Could he then work as, for instance, a non-executive board member in the corporate world to compensate his income? Could he go on strike as a union member, urging the university to pay them more? Neither is possible because he is a government employee, whose moonlighting is explicitly prohibited and basic worker's rights suspended.

So much for the poor remuneration a senior-level professor has to endure. The flip side of the coin, however, is that as a government employee, his job security is so firmly assured that no one is entitled to fire him. Equally, neither the president of the university nor the dean of his school can demote him, even if his academic performance is below par. This is because the system that has become fossilised amongst private businesses, namely seniority rule under the lifetime employment system, remains intact amongst government employees, including those professors at nationally run universities.
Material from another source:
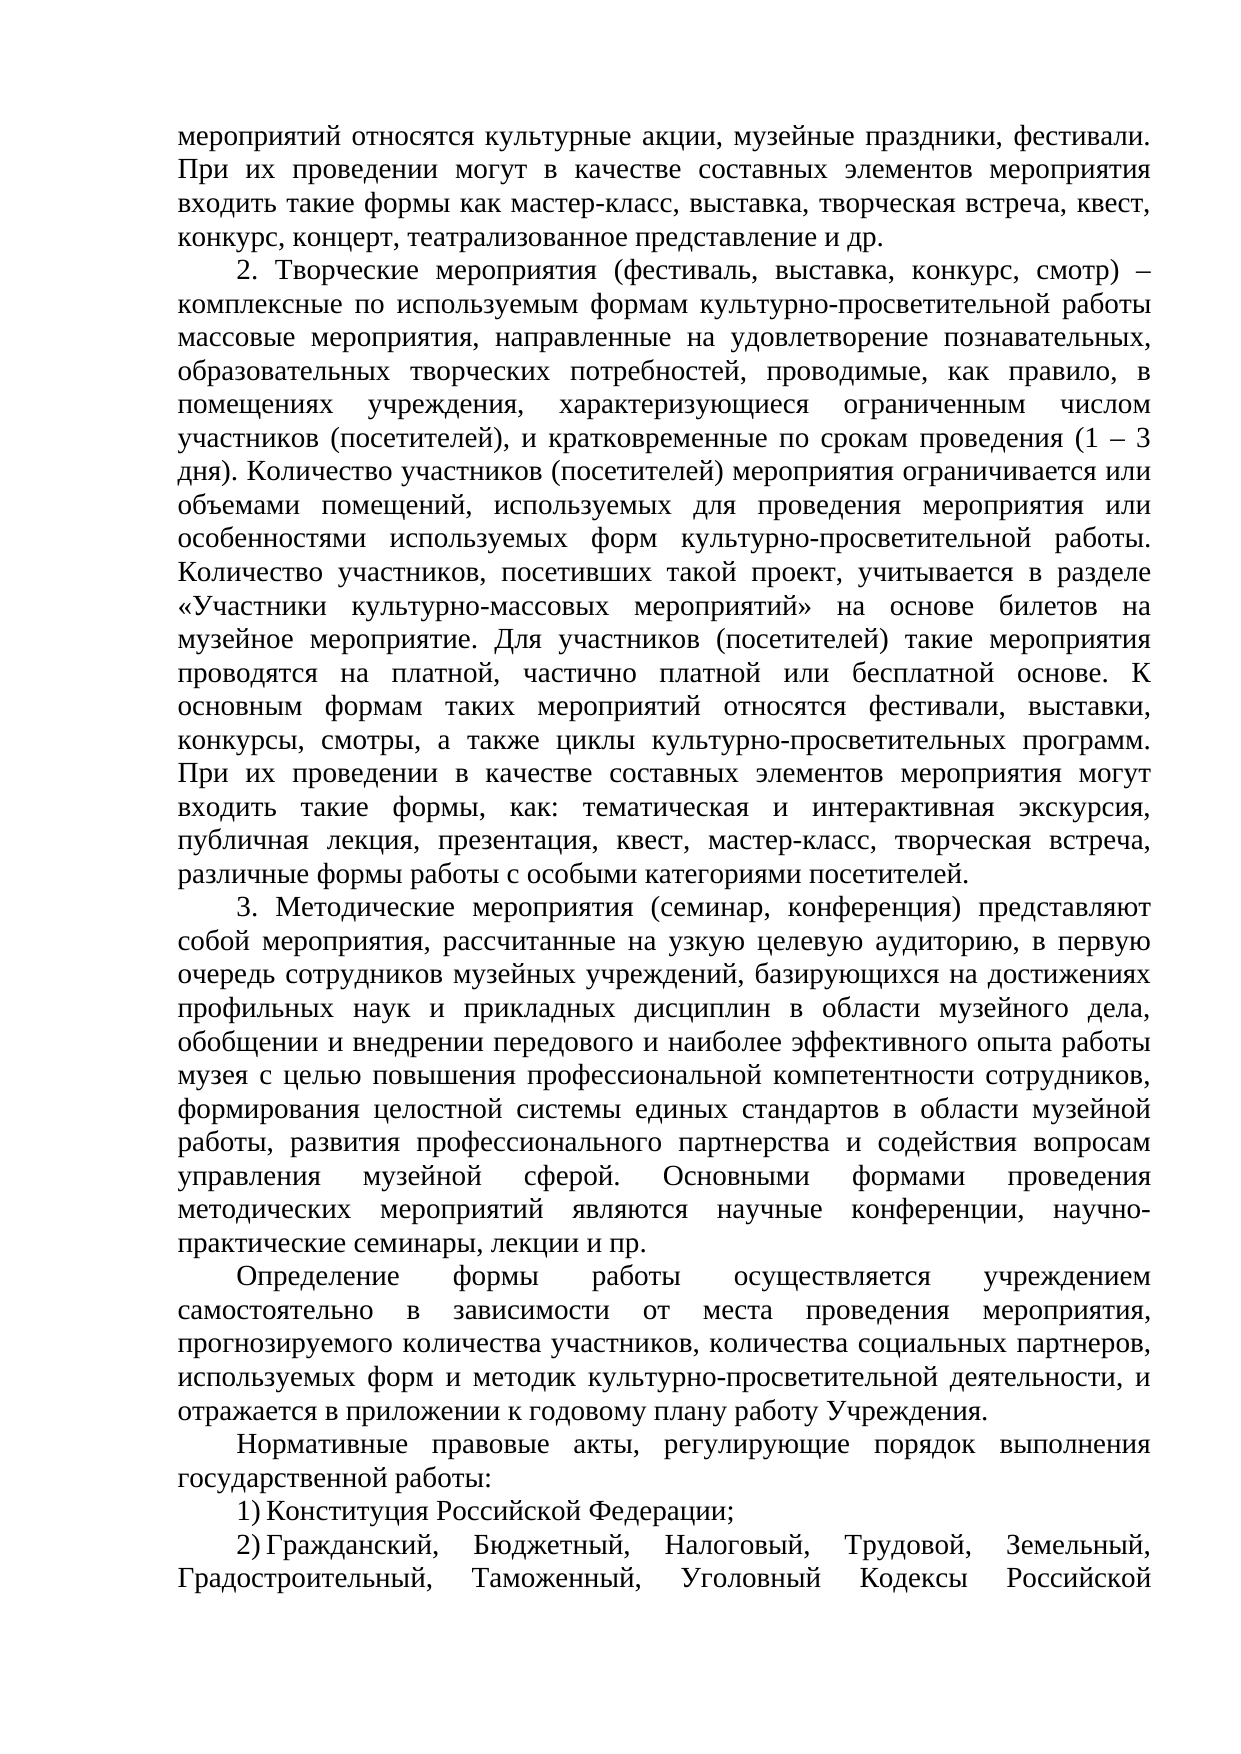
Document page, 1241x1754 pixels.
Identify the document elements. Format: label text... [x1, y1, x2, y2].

What emerges consequently is a total lack of rewards and incentives, leading many professors to abandon their ambitions of aggressively advancing their own studies. This reminds me of what it was like under the Soviet rule in Russia.

Given the huge proportion national universities have within Japan's college education system, the problem described thus far is too big to ignore. The economics professor, whose annual paycheque barely reaches 12 million JPY, was once insulted to learn that some local municipalities, with different systems of compensation, are rewarding sewage workers with exactly the same amount of money, 12 million JPY.